Our climate budget must prioritise the displaced
A record-breaking Tk 51,746 crore budget allocation for climate-relevant interventions, marking a 26 percent surge from the previous fiscal year, seems like an unmitigated triumph for a nation on the frontlines of environmental precarity, until one looks closely at where the money actually goes. According to the latest national climate budget data, a staggering 75.2 percent (Tk 38,906 crore) of this total allocation is earmarked solely for adaptation measures, with the bulk concentrated across the Local Government Division, the Ministry of Agriculture, and the Ministry of Water Resources.
While the government spends a large share of money on engineering defences like coastal embankments, excavated canals, and storm regulators to keep the water out, a severe institutional blind spot remains. Addressing the plight of human beings who are already displaced by the water. This is the “brick-and-mortar” bias in our climate policy—a strategy built entirely on the premise of protecting geography, while systematically neglecting the deep crisis of human mobility.
According to data from the World Bank and the International Organization for Migration (IOM), an estimated 2,000 climate migrants arrive in Dhaka alone every single day. Thousands more are forced to stream into the overstretched informal settlements in Khulna or the railway slums of Chattogram. They are not economic migrants who are chasing an urban dream; they are victims of climate displacement fleeing an unravelling ecosystem.
Under our current fiscal architecture, these individuals undergo a kind of administrative deletion when they migrate. While they remain in their rural coastal or riverine villages, they are visible to the state. They are categorised as “disaster-stricken populations” who are eligible for local social safety nets, emergency relief, or water-management interventions. But the minute they cross an invisible municipal boundary into a major metropolis to survive, their climate-vulnerable status vanishes.
In the eyes of urban planning and municipal budgeting, these displaced internal migrants are instantly re-categorised. They become part of the generic, undifferentiated mass of the “urban poor” or “informal settlers.” As Bangladesh lacks a rights-based legal framework that explicitly tracks, defines, and protects an individual’s status as a climate-induced migrant, there is no dedicated, trackable domestic budget line designed to facilitate their transition, secure urban housing for them, or finance their vocational reskilling. They are left to navigate the precarity of the urban informal economy entirely on their own. This policy failure stems from a fundamental conceptual flaw: treating migration strictly as a “failure of adaptation” that can be engineered away with enough concrete.

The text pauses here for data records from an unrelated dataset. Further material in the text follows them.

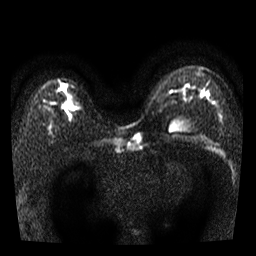
Breast MRI, one axial slice. Position 23 of 39 along the scan axis. Diffusion-weighted series; image 2 of 4 stored at this slice position (different b-values; order by instance number). 3 T. 5 mm slice thickness. 256 × 256 image matrix, field of view 280 × 280 mm. Female patient.
Structures marked on this image (outlined manually by an expert reader):
- tumour on diffusion-weighted imaging: box from (x=63, y=102) to (x=67, y=107) px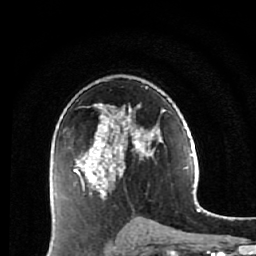
Breast MRI (dynamic contrast-enhanced), one axial slice; position 35 of 64 along the scan axis; cropped to one breast; dynamic contrast-enhanced series, time point 2 of 7 at this slice position (early post-contrast); 1.5 T; TE 2.6 ms, TR 5.9 ms; 256 × 256 image matrix, field of view 155 × 155 mm. Female patient.
Outlined on this slice (semi-automatically segmented with operator editing):
- enhancing-tissue mask used for the functional tumour volume (all voxels passing the contrast-enhancement thresholds inside the analysis volume; usually the tumour): bounding box [x1, y1, x2, y2] px = [74, 86, 163, 228]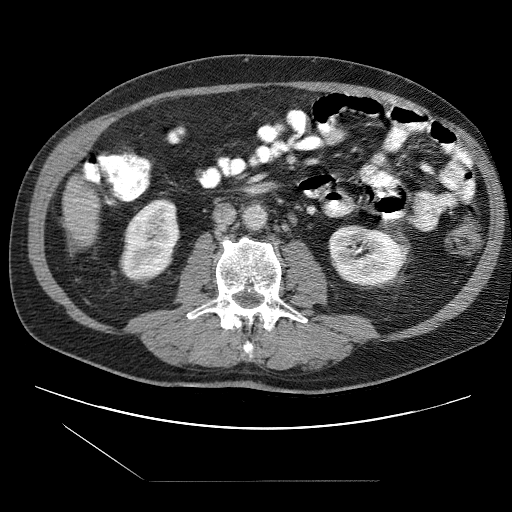
Contrast-enhanced abdominal CT (liver protocol), one axial slice; slice 11 of 109 in the series (ordered by position); reconstruction kernel STANDARD; one of 2 acquisitions stored at this slice position; soft-tissue window (W 400 / L 40 HU); 2.5 mm slice thickness; 512 × 512 image matrix, field of view 400 × 400 mm. Case-level facts recorded for this patient, not image findings: diagnosis: hepatocellular carcinoma (patient treated with transarterial chemoembolisation; whether this scan precedes or follows treatment is not stated here); TNM stage (as recorded): Stage-IIIB; Child-Pugh class: A; tumour differentiation: well differentiated; tumour nodularity: multinodular.
Annotated regions visible in this slice (semi-automatically segmented with operator editing):
- liver parenchyma outside the tumour (the mass and vessels are separate outlines, so this box may not span the whole liver): bounding box (x1, y1, x2, y2) in pixels: (64, 176, 100, 246)
- portal vein: (90, 176, 98, 182)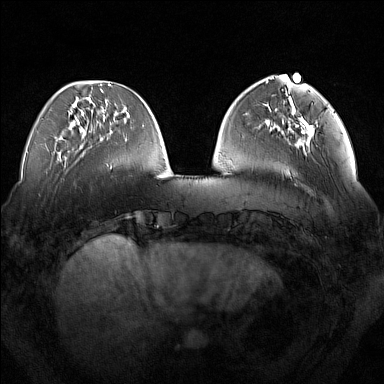
Breast MRI (dynamic contrast-enhanced), one axial slice. Slice 47 of 160 in the series (ordered by position). Dynamic contrast-enhanced series, time point 2 of 7 at this slice position (early post-contrast). 1.5 T. TE 1.8 ms, TR 5 ms. 1 mm slice thickness. 384 × 384 image matrix, field of view 350 × 350 mm. Female patient.
Annotated regions visible in this slice (semi-automatically segmented with operator editing):
- enhancing-tissue mask used for the functional tumour volume (all voxels passing the contrast-enhancement thresholds inside the analysis volume; usually the tumour): bounding box (x1, y1, x2, y2) in pixels: (292, 111, 317, 146)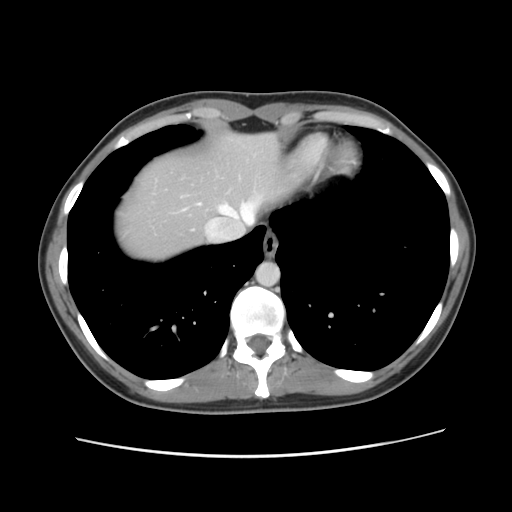
Contrast-enhanced abdominal CT, one axial slice. Slice 111 of 134 in the series (ordered by position). 120 kVp. Intravenous contrast given. Soft-tissue window (W 400 / L 40 HU). 512 × 512 image matrix, field of view 339 × 339 mm. From the clinical record (not read from this slice): patient: female, age 35 years at operation; diagnosis: colorectal cancer liver metastases, imaged before liver resection; multiple liver metastases: yes.
Structures marked on this image (manually delineated by an expert):
- hepatic veins: bounding box (x1, y1, x2, y2) in pixels: (197, 197, 262, 224)
- liver: (115, 133, 302, 262)
- planned liver remnant (the part of the liver to remain after resection): (115, 133, 302, 261)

While structural protection for agriculture and coastal zones is important, the scale of global environmental change makes large-scale displacement an inevitability. It is also projected that environmental degradation and climate shocks could displace up to 13.3 million people within Bangladesh by 2050. Megacities like Dhaka are already bursting at the seams, and their capacity is already exhausted, relegating urban slums to secondary zones of climate vulnerability where migrants face a grim new reality of intense heatwaves and chronic water scarcity.
If our national climate fiscal policy continues to invest the vast majority of its resources into rural brick-and-mortar while ignoring urban resettlement, it will simply be postponing an inevitable socioeconomic crisis.
To break this cycle, Bangladesh must urgently pivot from defensive engineering to proactive, rights-based climate budgeting. Our fiscal strategy must start investing in the dignity and survival of the people. To turn this vision into reality, the government must bridge the structural gap in policies and enhance cooperation between key ministries by embedding distinct, dedicated budgets for “loss and damage resettlement” and “urban integration” directly into the national climate framework. In addition, this funding should target secondary cities equipped to integrate migrants sustainably. For this reason, local governments in Mongla, Rajshahi, and Bogura need consistent fiscal support to develop resilient low-income housing, improve public infrastructure, and create sustainable jobs tailored for climate migrants.
True climate resilience cannot be measured merely by kilometres of embankments or the raw expansion of budgetary allocations. It should be judged by the dignity, rights, and security we extend to those who have lost everything to the tide. If our climate budget fails to balance its focus on structural infrastructure with a rights-based framework for human mobility, our green development will remain an illusion.
Mst. Asma Mahmud is senior civil judge and MPhil fellow at the Institute of Bangladesh Studies in University of Rajshahi.
Views expressed in this article are the author's own.